[Instructions to follow]
Could you repeat the data word for word while skipping the pictures?

————

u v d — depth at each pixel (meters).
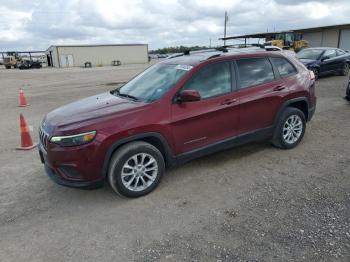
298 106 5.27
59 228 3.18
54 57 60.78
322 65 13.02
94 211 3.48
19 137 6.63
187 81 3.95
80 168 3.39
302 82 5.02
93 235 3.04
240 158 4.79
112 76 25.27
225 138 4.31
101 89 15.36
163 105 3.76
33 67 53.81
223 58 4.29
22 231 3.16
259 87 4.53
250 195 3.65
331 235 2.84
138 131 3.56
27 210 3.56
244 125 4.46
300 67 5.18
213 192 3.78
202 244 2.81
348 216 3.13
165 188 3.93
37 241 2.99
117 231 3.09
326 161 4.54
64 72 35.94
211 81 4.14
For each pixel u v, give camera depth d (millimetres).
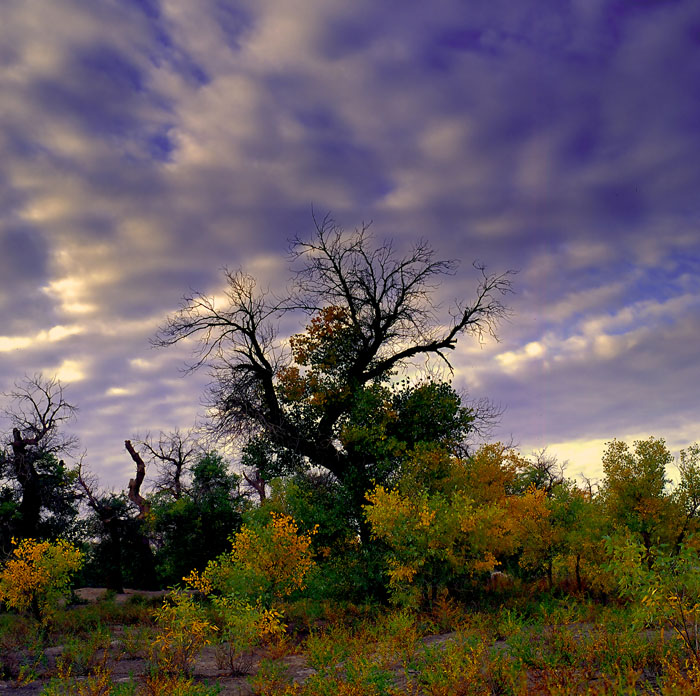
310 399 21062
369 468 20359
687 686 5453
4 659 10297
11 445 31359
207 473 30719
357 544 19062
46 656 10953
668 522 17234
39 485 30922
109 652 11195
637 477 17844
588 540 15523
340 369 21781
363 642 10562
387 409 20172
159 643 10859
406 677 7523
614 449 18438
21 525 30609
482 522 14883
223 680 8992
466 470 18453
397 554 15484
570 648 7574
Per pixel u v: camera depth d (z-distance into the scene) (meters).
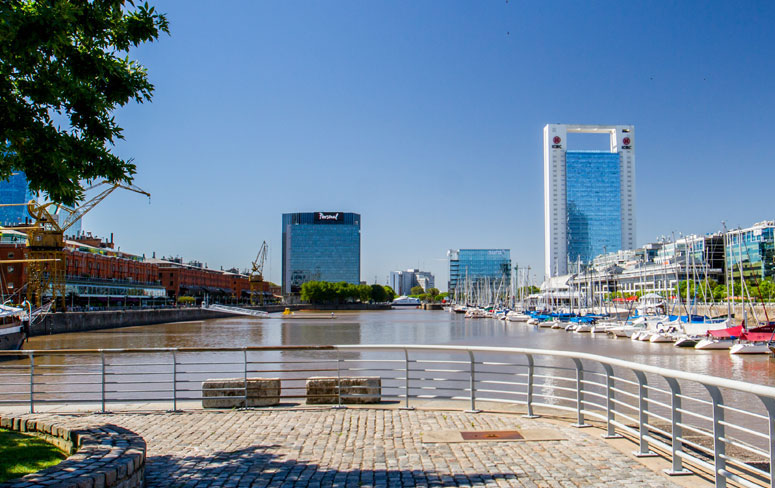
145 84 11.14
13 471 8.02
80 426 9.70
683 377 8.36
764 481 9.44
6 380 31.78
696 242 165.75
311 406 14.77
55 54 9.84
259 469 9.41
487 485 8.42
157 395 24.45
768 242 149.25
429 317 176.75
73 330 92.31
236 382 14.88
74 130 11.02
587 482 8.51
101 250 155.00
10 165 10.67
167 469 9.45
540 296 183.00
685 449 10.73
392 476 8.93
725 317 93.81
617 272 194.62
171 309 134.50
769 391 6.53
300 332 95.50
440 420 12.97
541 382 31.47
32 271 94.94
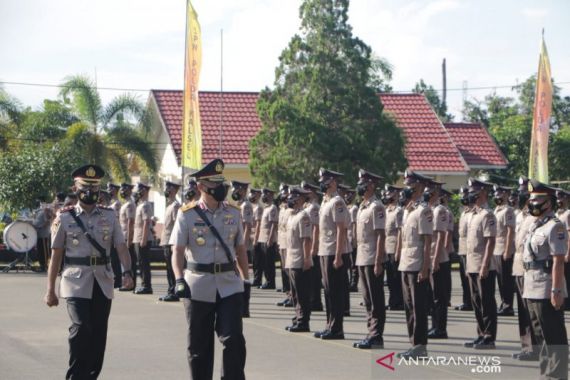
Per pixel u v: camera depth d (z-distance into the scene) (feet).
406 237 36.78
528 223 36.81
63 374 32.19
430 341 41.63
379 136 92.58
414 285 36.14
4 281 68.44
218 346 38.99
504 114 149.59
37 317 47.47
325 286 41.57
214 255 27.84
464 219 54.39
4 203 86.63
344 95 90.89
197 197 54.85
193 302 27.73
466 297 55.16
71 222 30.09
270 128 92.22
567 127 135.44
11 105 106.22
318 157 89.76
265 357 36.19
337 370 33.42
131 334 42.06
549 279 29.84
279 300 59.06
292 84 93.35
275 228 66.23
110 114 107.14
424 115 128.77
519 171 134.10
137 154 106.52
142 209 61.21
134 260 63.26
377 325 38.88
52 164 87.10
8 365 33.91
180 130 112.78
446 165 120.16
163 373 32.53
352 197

————

[Reply]
u v d — depth at each pixel (meters).
298 106 5.27
59 228 3.18
54 57 60.78
322 65 13.02
94 211 3.48
19 137 6.63
187 81 3.95
80 168 3.39
302 82 5.02
93 235 3.04
240 158 4.79
112 76 25.27
225 138 4.31
101 89 15.36
163 105 3.76
33 67 53.81
223 58 4.29
22 231 3.16
259 87 4.53
250 195 3.65
331 235 2.84
138 131 3.56
27 210 3.56
244 125 4.46
300 67 5.18
213 192 3.78
202 244 2.81
348 216 3.13
165 188 3.93
37 241 2.99
117 231 3.09
326 161 4.54
64 72 35.94
211 81 4.14
For each pixel u v, give camera depth d (millimetres).
310 399 21062
369 468 20359
687 686 5453
4 659 10297
11 445 31359
207 473 30719
357 544 19062
46 656 10953
668 522 17234
39 485 30922
109 652 11195
637 477 17844
588 540 15523
340 369 21781
363 642 10562
387 409 20172
159 643 10859
406 677 7523
614 449 18438
21 525 30609
482 522 14883
223 680 8992
466 470 18453
397 554 15484
570 648 7574
Per pixel u v: camera depth d (z-distance into the scene) (meters).
145 84 11.14
13 471 8.02
80 426 9.70
683 377 8.36
764 481 9.44
6 380 31.78
696 242 165.75
311 406 14.77
55 54 9.84
259 469 9.41
487 485 8.42
157 395 24.45
768 242 149.25
429 317 176.75
73 330 92.31
236 382 14.88
74 130 11.02
587 482 8.51
101 250 155.00
10 165 10.67
167 469 9.45
540 296 183.00
685 449 10.73
392 476 8.93
725 317 93.81
617 272 194.62
171 309 134.50
769 391 6.53
300 332 95.50
440 420 12.97
541 382 31.47
32 271 94.94
Per pixel u v: camera depth d (z-distance into the scene) (feet).
406 237 36.78
528 223 36.81
63 374 32.19
430 341 41.63
379 136 92.58
414 285 36.14
4 281 68.44
218 346 38.99
504 114 149.59
37 317 47.47
325 286 41.57
214 255 27.84
464 219 54.39
4 203 86.63
344 95 90.89
197 197 54.85
193 302 27.73
466 297 55.16
71 222 30.09
270 128 92.22
567 127 135.44
11 105 106.22
318 157 89.76
265 357 36.19
337 370 33.42
131 334 42.06
549 279 29.84
279 300 59.06
292 84 93.35
275 228 66.23
110 114 107.14
424 115 128.77
519 171 134.10
137 154 106.52
142 209 61.21
134 260 63.26
377 325 38.88
52 164 87.10
8 365 33.91
180 130 112.78
446 165 120.16
163 373 32.53
352 197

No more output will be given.